An incision is made above the pubic area within the bikini line. The skin and fat of the abdomen are then lifted away from the abdominal muscles all the way to the level of the rib cage, preserving the umbilicus (naval) attachment to the abdomen. The abdominal muscles are then tightened with sutures. The abdominal flap is then pulled down and excess skin and fat are removed. A small incision is carried out centrally through which the umbilicus is retrieved and sutured.
Following an abdominoplasty you will stay in hospital between 1 and 2 nights.
Some pain is experienced following an abdominoplasty which is primarily noticed on movement. With adequate pain killers most patients are able to mobilize the day after surgery. Most of the discomfort subsides after one week.
A surgical garment will be provided after surgery which should be worn for 4 weeks to limit the swelling. You will be encouraged to gently mobilize the day after the operation. For the first few days it is better to walk slightly bent forwards to ease the tension on the suture line.

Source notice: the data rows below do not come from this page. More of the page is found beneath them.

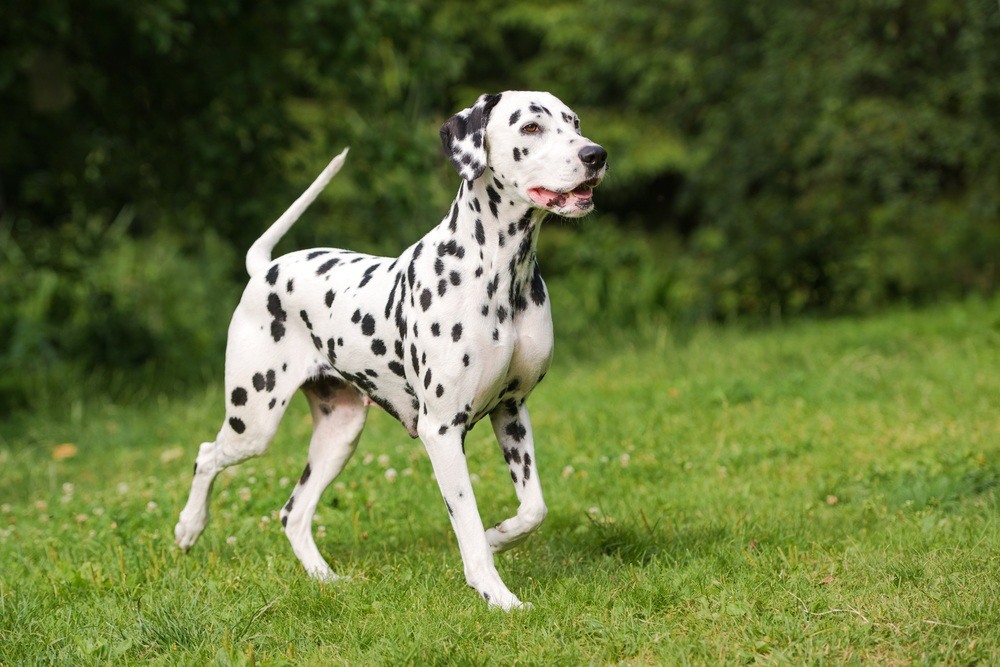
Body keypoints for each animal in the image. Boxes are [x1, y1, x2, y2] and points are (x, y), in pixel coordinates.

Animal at [175, 90, 604, 612]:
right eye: (530, 128)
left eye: (574, 122)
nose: (596, 155)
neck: (501, 274)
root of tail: (266, 269)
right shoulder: (443, 431)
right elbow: (467, 525)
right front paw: (497, 594)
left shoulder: (512, 410)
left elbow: (533, 508)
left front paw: (499, 534)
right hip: (252, 422)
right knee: (206, 456)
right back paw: (189, 528)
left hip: (339, 435)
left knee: (293, 512)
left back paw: (325, 579)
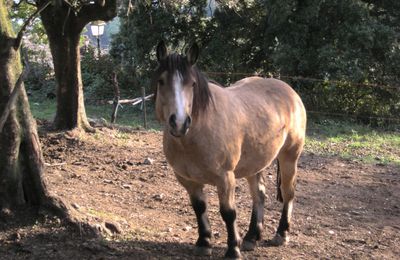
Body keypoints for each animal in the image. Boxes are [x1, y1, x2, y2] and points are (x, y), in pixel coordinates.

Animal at [152, 40, 306, 258]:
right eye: (161, 81)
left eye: (192, 84)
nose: (179, 123)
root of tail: (289, 92)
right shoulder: (187, 179)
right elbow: (199, 207)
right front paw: (204, 242)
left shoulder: (225, 177)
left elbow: (228, 213)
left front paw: (233, 249)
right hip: (255, 164)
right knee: (259, 195)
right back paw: (251, 237)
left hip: (289, 157)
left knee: (288, 192)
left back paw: (281, 234)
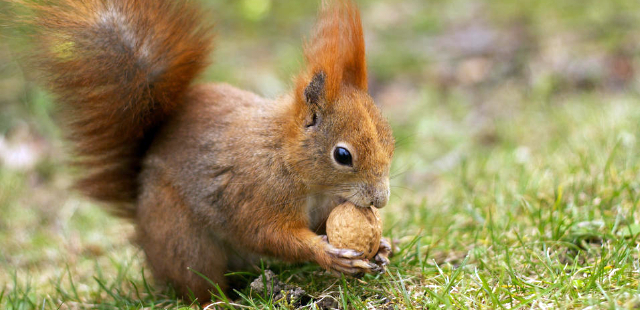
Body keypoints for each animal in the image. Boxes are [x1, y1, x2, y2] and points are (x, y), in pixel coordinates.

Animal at [17, 0, 396, 302]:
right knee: (198, 283)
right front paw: (327, 254)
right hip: (183, 240)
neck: (288, 160)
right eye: (343, 156)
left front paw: (381, 248)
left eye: (390, 141)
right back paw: (220, 301)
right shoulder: (256, 192)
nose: (380, 200)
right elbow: (268, 234)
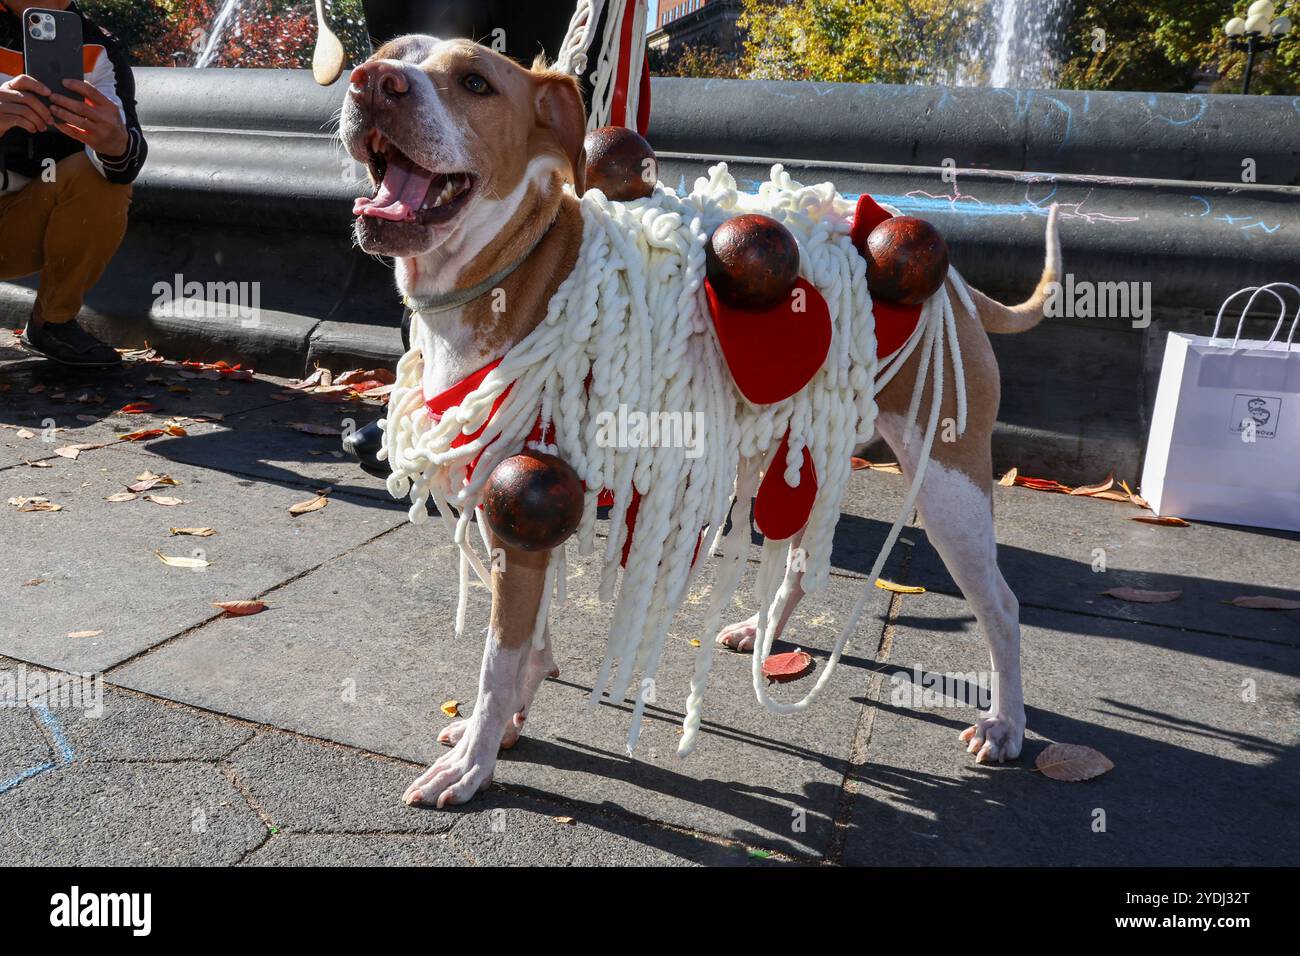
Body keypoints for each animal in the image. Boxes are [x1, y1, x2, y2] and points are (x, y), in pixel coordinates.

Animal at [340, 39, 1060, 816]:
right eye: (388, 55)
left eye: (475, 82)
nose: (372, 81)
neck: (521, 268)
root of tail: (955, 281)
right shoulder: (517, 509)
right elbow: (527, 642)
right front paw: (506, 723)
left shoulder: (524, 507)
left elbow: (498, 659)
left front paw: (473, 762)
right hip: (793, 449)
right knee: (798, 558)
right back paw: (761, 632)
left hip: (950, 483)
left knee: (1002, 605)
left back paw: (1007, 724)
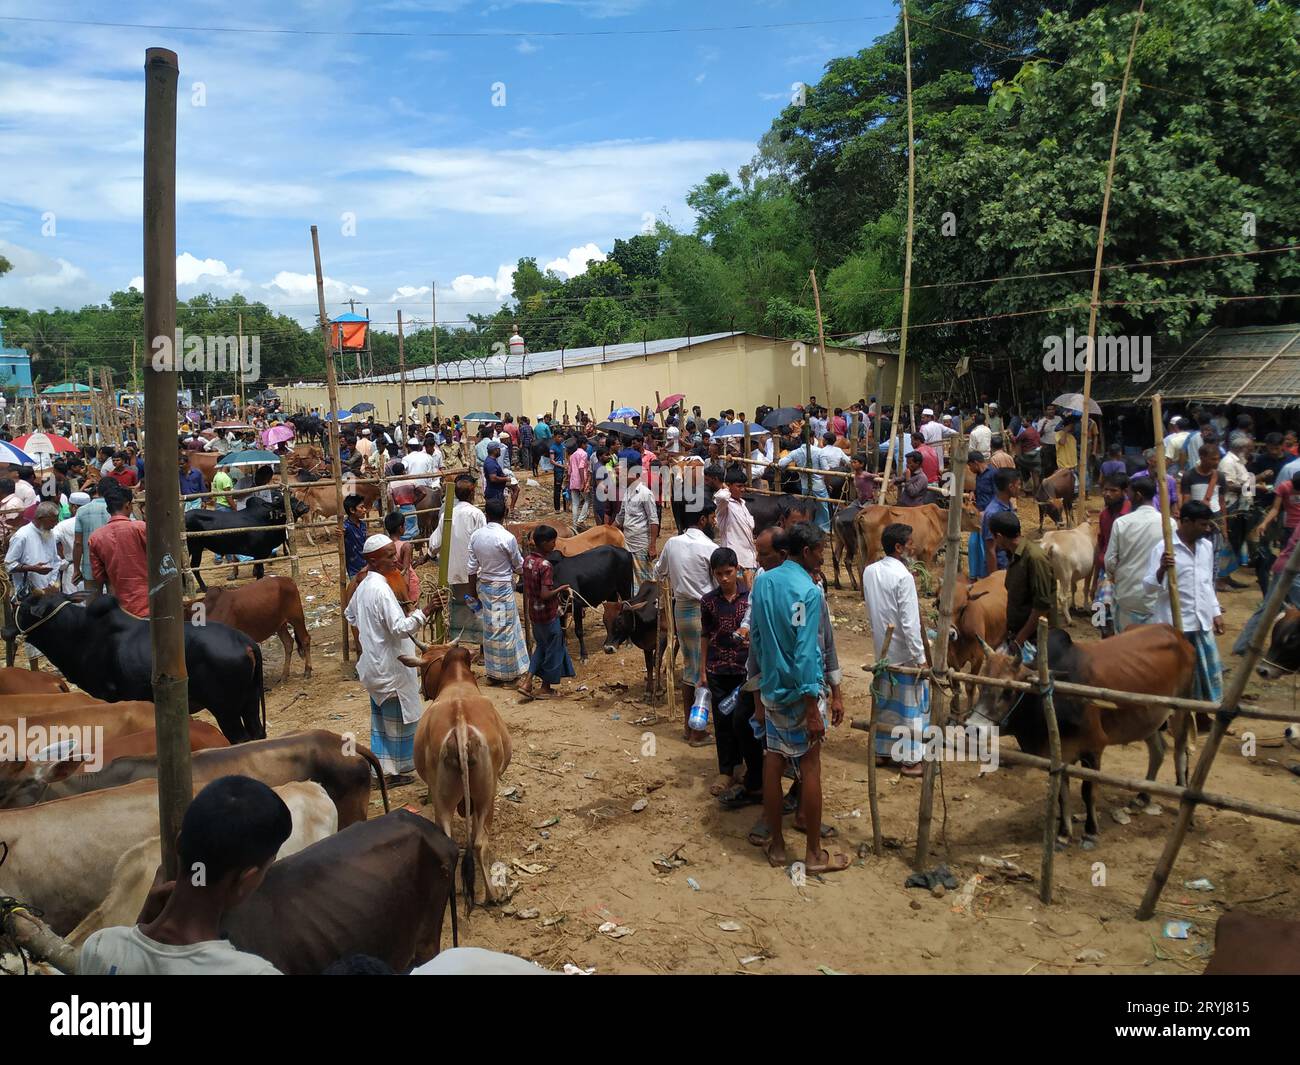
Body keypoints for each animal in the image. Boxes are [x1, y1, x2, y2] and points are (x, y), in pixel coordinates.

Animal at [17, 590, 267, 743]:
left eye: (25, 606)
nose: (7, 630)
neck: (79, 631)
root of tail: (245, 642)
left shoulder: (107, 696)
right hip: (250, 703)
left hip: (226, 710)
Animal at [403, 644, 509, 910]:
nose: (423, 691)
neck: (458, 681)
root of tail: (460, 725)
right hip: (486, 795)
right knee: (480, 843)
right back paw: (492, 895)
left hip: (444, 798)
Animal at [972, 624, 1190, 842]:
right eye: (981, 683)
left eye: (1008, 691)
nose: (973, 727)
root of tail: (1174, 632)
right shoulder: (1058, 755)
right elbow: (1062, 793)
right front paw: (1063, 832)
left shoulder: (1093, 749)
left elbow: (1088, 791)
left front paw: (1090, 831)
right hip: (1147, 718)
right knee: (1158, 751)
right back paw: (1143, 797)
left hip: (1181, 709)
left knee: (1180, 752)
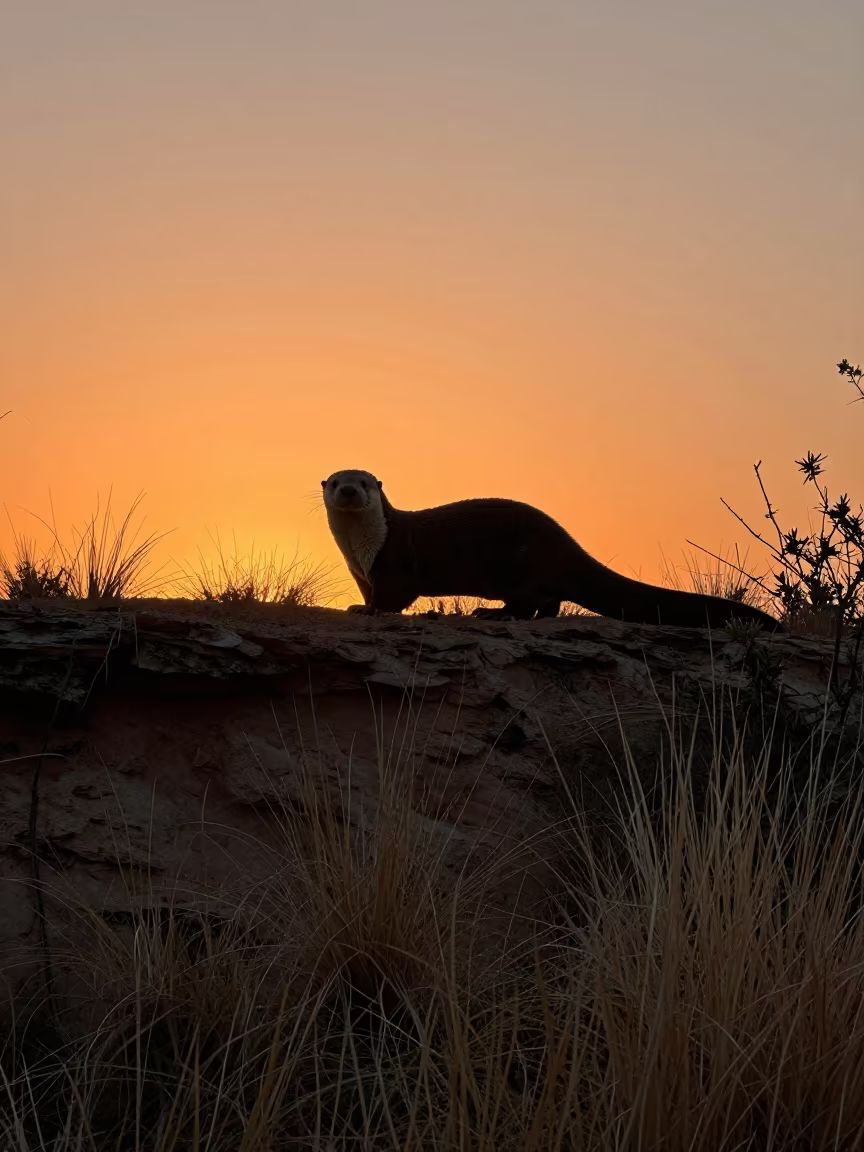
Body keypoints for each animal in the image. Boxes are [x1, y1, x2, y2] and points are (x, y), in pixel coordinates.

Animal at [321, 468, 782, 630]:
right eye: (336, 480)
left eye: (364, 482)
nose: (348, 490)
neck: (362, 549)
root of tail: (564, 541)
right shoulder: (361, 571)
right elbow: (370, 593)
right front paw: (359, 605)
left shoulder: (393, 562)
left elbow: (391, 598)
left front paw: (366, 610)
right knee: (552, 603)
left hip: (522, 566)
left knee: (527, 603)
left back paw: (494, 613)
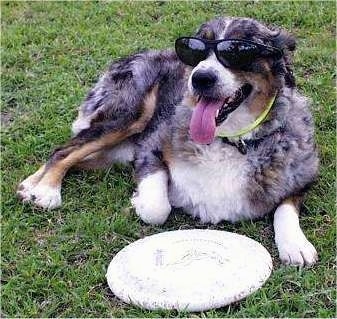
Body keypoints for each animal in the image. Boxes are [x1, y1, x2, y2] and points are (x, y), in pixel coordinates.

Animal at [17, 17, 318, 268]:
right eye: (195, 49)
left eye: (238, 51)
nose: (200, 78)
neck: (231, 140)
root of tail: (135, 55)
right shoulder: (150, 147)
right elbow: (156, 208)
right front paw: (139, 201)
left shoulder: (302, 173)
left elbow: (285, 207)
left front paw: (295, 245)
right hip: (130, 115)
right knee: (64, 150)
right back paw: (46, 191)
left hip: (111, 155)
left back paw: (31, 186)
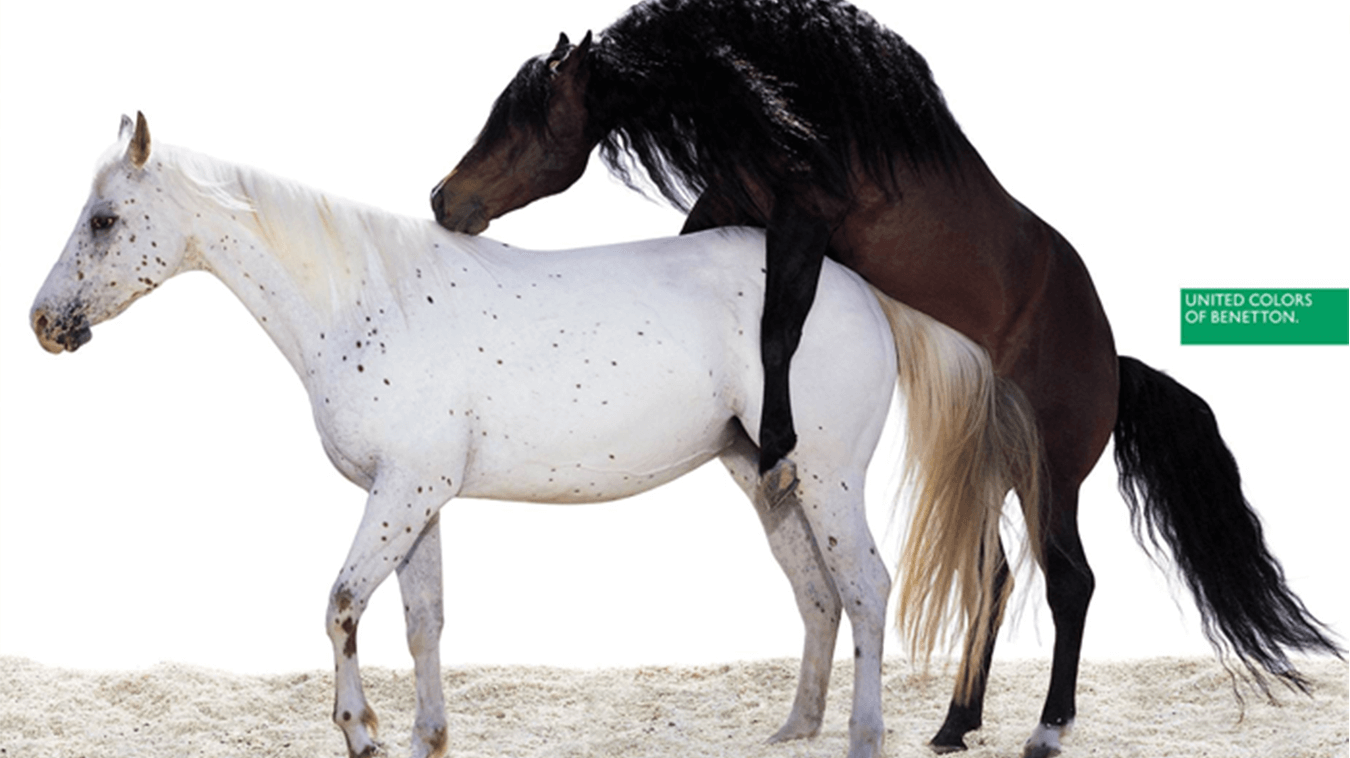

All activities should be gentle for the first 2 weeks. Although you are encouraged to walk to help the circulation during this period you will need to avoid sudden movements, lifting and fast pace walking as well as driving. More strenuous activities such as jogging and heavy lifting should be avoided for 6 weeks.
Tumescent Liposuction is the preferred technique used by Mr. Sabbagh. This involves injecting a salt based solution (to which local anesthetic and adrenaline are added) into the fatty tissue. This enables easy breakdown and removal of fat with an analgesic effect as well as minimal bleeding. For areas close to the skin, finer cannulas are used, a technique that has been termed liposculpture. Mr Sabbagh also uses ultrasound assisted liposuction for areas with significant fibrous tissue such as in gynecomastia (male breast)
The operation is usually performed under general anesthetic. Small incisions (5mm) are made close to the area to be treated through which the liposuction solution is injected. The liposuction cannulas connected to a suction machine are then inserted through the same incisions. The fat is broken down physically by moving the cannulas back and fro (or by ultrasound in ultrasound assisted liposuction) and is automatically sucked by the machine.
As a result of liposuction there will be a variable degree of bruising, swelling and numbness. Although the area will be uncomfortable, there is no significant pain. You will be encouraged to start gentle walking on the same day following your surgery. Usually a period of 7-10 days is needed before returning to most of the daily activities. Heavy activities such as sport may require up to 4 weeks recovery. For a period of 6 weeks it is advisable to wear an elasticated garment to help reduce the swelling as well as aiding the skin to contract following the liposuction.
Liposuction is highly effective in removing concentrated areas of fat. The duration of bruising is variable but in the majority of cases subsides by 4 weeks. There will be partial numbness of the area treated which will persist for several months. In some cases minor areas of irregularities can result. If these persist they can be corrected after the healing is complete.
There is a very small risk of deep venous thrombosis (DVT) and Mr Sabbagh takes all the appropriate precautions to prevent its occurrence.